O governo federal, em especial o ministro da Justiça, está diante de uma encruzilhada. De um lado, um grupo de delegados da Polícia Federal apoia teses como a carreira jurídica para a classe (modelo sem nenhum respaldo no mundo civilizado), a PEC 37 (conhecida popularmente como a "PEC da Impunidade"), a valorização do inquérito policial (o qual, segundo o sociólogo Michel Misse, é uma solução mista e ambivalente na persecução criminal, adotada somente no Brasil) e a manutenção de uma estrutura interna hierarquizada e burocrática.
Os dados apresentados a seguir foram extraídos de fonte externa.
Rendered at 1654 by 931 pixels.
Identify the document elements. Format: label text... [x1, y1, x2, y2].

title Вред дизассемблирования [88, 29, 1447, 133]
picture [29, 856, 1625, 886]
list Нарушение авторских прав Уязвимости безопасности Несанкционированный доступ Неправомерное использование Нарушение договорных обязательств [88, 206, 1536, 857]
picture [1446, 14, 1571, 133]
De outro lado, milhares de policiais federais defendem o oposto: em vez de carreira jurídica, a Polícia Federal deveria se espelhar nas melhores práticas policiais existentes no mundo e iniciar, o quanto antes, um processo de melhoria contínua nos seus processos gerenciais e operacionais. Em vez de tentar limitar a atuação do Ministério Público, a PF deveria criar com essa instituição um ambiente de cooperação e integração, a fim de melhor combater o crime e as organizações criminosas, que se tornam cada vez mais perigosas e entranhadas no corpo do Estado. Em vez do inquérito policial, a PF deveria estar defendendo a introdução de um novo procedimento investigatório criminal, capaz de agilizar o trabalho da polícia e contribuir no sentido do aperfeiçoamento da persecução criminal no Brasil.
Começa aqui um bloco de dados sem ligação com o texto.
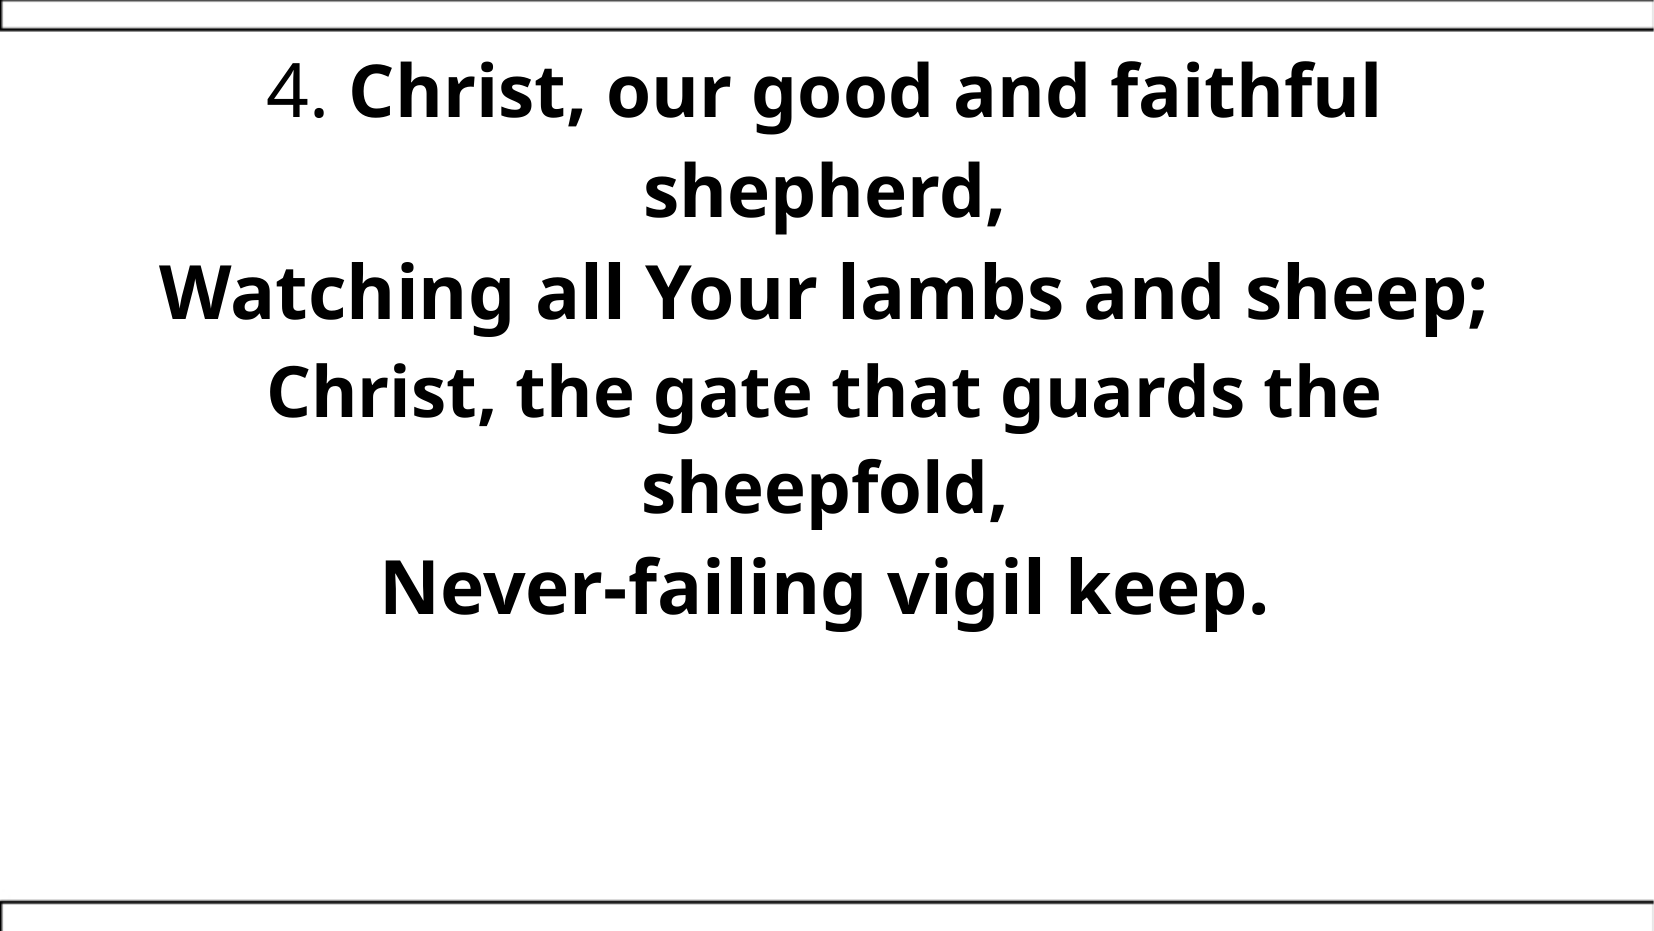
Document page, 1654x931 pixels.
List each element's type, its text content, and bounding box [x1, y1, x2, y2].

picture [0, 0, 1654, 931]
text_box 4. Christ, our good and faithful shepherd, Watching all Your lambs and sheep; Christ, the gate that guards the sheepfold, Never-failing vigil keep. [90, 30, 1561, 439]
Por fim, em vez de se agarrar a uma estrutura ultrapassada, a PF deveria buscar o conhecimento de organizações policiais reconhecidas mundialmente, como o FBI e a Scotland Yard, por exemplo, onde há processos de seleção e desenvolvimento de recursos humanos que privilegiam a competência, o mérito e a eficiência. E chega a ser difícil (motivo de risos até) explicar aos policiais dessas organizações a existência de uma “classe dirigente”, definida apenas pelo porte de diploma de nível superior, em curso de direito. Afinal, para eles, a polícia moderna tem como princípios o trabalho em equipe, o conhecimento oriundo de diferentes formações acadêmicas e a promoção baseada no mérito e na competência.
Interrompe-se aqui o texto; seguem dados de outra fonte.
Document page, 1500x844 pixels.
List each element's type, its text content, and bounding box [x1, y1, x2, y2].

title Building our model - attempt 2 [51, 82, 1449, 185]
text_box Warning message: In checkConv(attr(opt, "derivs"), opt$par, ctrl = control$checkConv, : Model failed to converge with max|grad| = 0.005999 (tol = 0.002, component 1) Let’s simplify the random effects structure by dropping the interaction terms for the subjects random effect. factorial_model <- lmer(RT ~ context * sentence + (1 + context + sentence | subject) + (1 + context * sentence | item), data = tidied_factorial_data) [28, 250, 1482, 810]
Destaca-se ainda que o art. 144 § 1º da Constituição de 1988 define a Polícia Federal como órgão permanente, organizado e mantido pela União e estruturado em carreira. Já a Lei 9.266/96, que reorganizou as classes da carreira policial federal, em seu art. 2º, prevê que o ingresso nos cargos da instituição far-se-á mediante concurso público, exigido o curso superior completo, em nível de graduação, sem definir qualquer privilégio a curso específico. Assim sendo, o governo e o ministro da Justiça têm agora a oportunidade de escolher o tipo de Polícia Federal que irá responder aos imensos desafios da sociedade brasileira no século XXI. Nessa encruzilhada há uma seta indicando o futuro, e outra o passado. Caberá aos dirigentes escolher o caminho a seguir.
Carlos Alberto de Mello é agente de polícia federal, formado em comunicação social e pós-graduado em letras.